When we lean too far into law and structure if we pull the strings of corset too tightly, the church cannot be a living breathing body of Christ. We preach unconditional love and acceptance but so much of the church's opportunities are limited to those who demonstrate “Christian perfection”.


I think that we get so worried about how people will PERCEIVE the church, we forget to BE the church. We forget to trust in Christ. I know that a true Christ-centered community fosters a fellowship like no other. Allowing it to blossom will only serve the church because at the end of the day the church should be and naturally ends up being the center of the Christian community.


This is all to say that we need be so worried about the “image” of the church, but rather worry about actually being a better church. To worry about trusting in Christ and following in his footsteps.


True Fellowship in Christ:


If we really trust in the Word, if we really trust in Jesus to be who He says He is, we would more freely allow each other to experience our own relationship with God. The natural progression of this is that we are able to walk it out together, side by side, experiencing and acknowledging our own sins and temptations freely rather than rigidly adhering to a rulebook. Leave it entirely to God to outwork any of that struggle in them, simply be a support for them, be a fellow to them in the pursuit of living like Christ.


And if you are focused on Christ it will look like serving like Christ, celebrating like Christ, coming into discipleship like Christ's early followers, it looks like feeling the righteous anger of the oppressed and the sweet joyful hope of salvation. If you are truly pursuing that for yourself you likely won't have time to draw lines in the sand for other people and judge them for where and who they are.
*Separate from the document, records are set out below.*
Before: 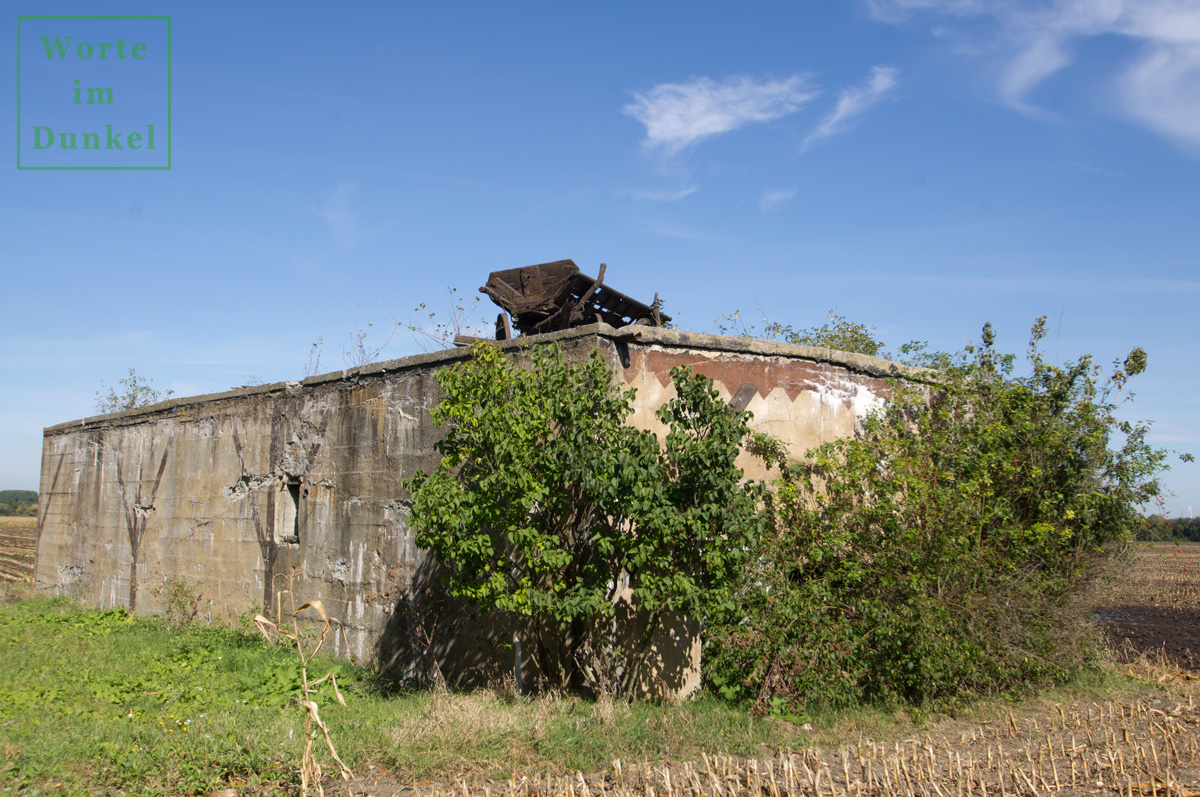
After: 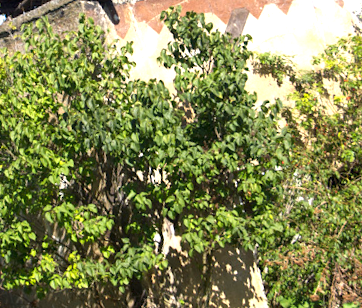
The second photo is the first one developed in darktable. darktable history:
rotate and perspective: rotation -14.8°, crop left 0.1, crop right 0.903, crop top 0.25, crop bottom 0.748
crop: left 40.878%, top 39.176%, right 25.993%, bottom 3.081%
exposure: exposure 1.2 EV, compensate highlight preservation false
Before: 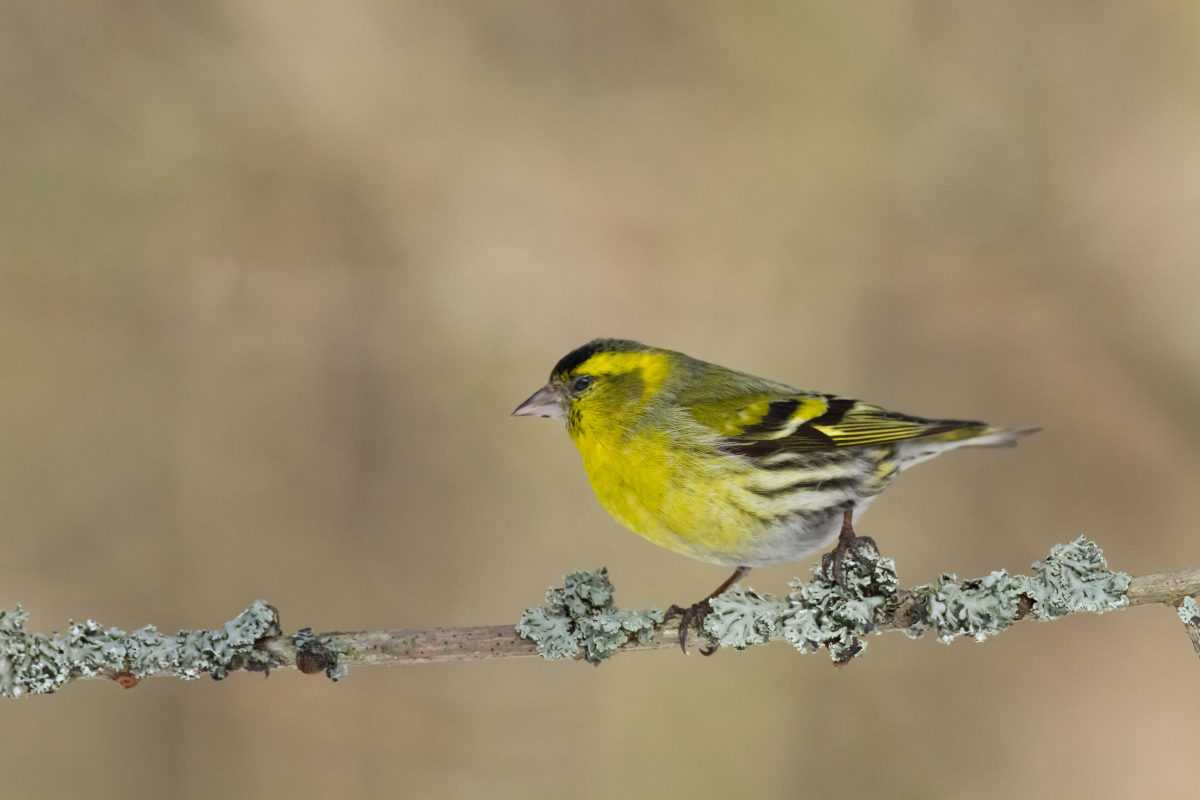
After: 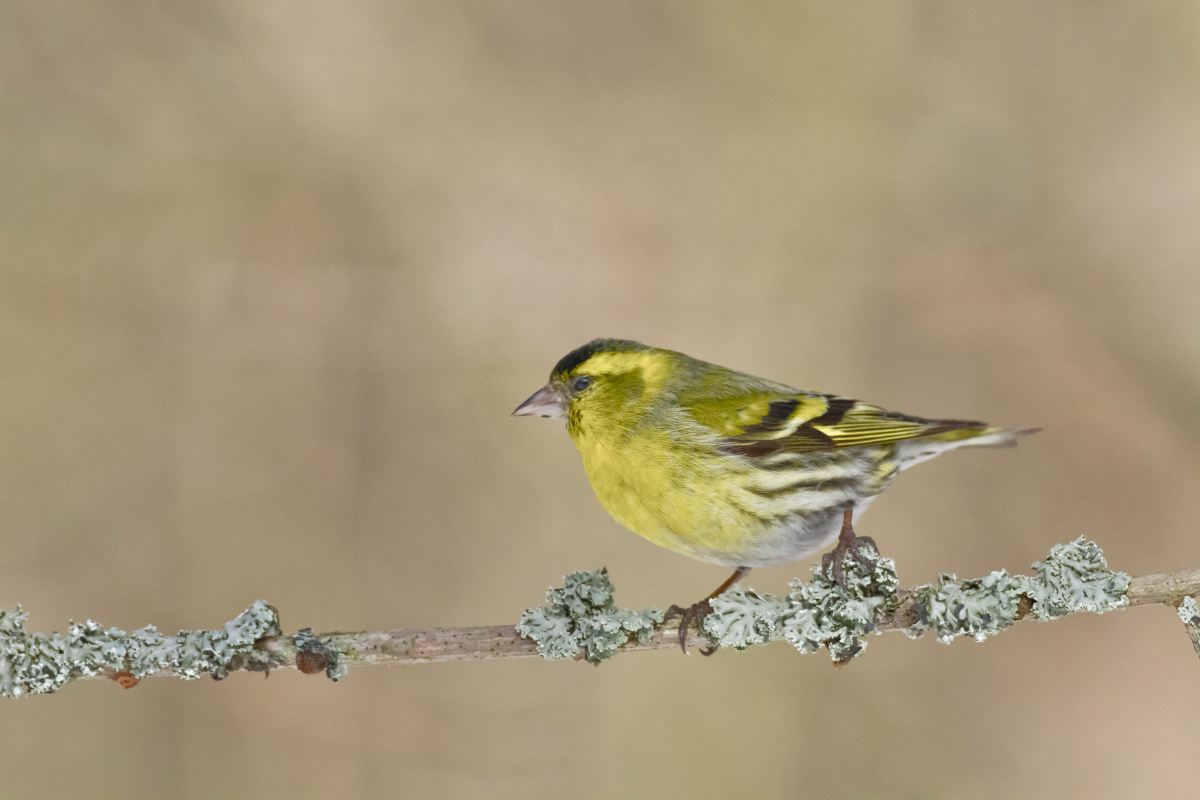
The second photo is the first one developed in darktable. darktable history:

I’ve found that the best option for evangelism and spreading the good news, is to live it out. When people see that peace that comes with a relationship with our Lord, they are encouraged to search for something similar. It is not a dogged pursuit of souls, Christ made it easier than that, and actions are often stronger than words. Live your faith out authentically and don’t worry too much about what other people are doing. Christain relationship is a natural byproduct of faith, community is what we were built to be in, we don’t have to focus so doggedly on forcing it.


When we acknowledge and respect the fact as a community that no matter how far into your walk with Jesus you are, you are still human and fallible, a space emerges where we can own up to our own failings in the moment rather than creating a culture of shame. It cultivates true fellowship, where we can support each other in our brokenness and help each other along the path of healing, together side by side.


I pray that you find these thoughts find you with an open mind but more importantly an open heart.


In love & light, and in the name of my Savior, Jesus Christ. Amen.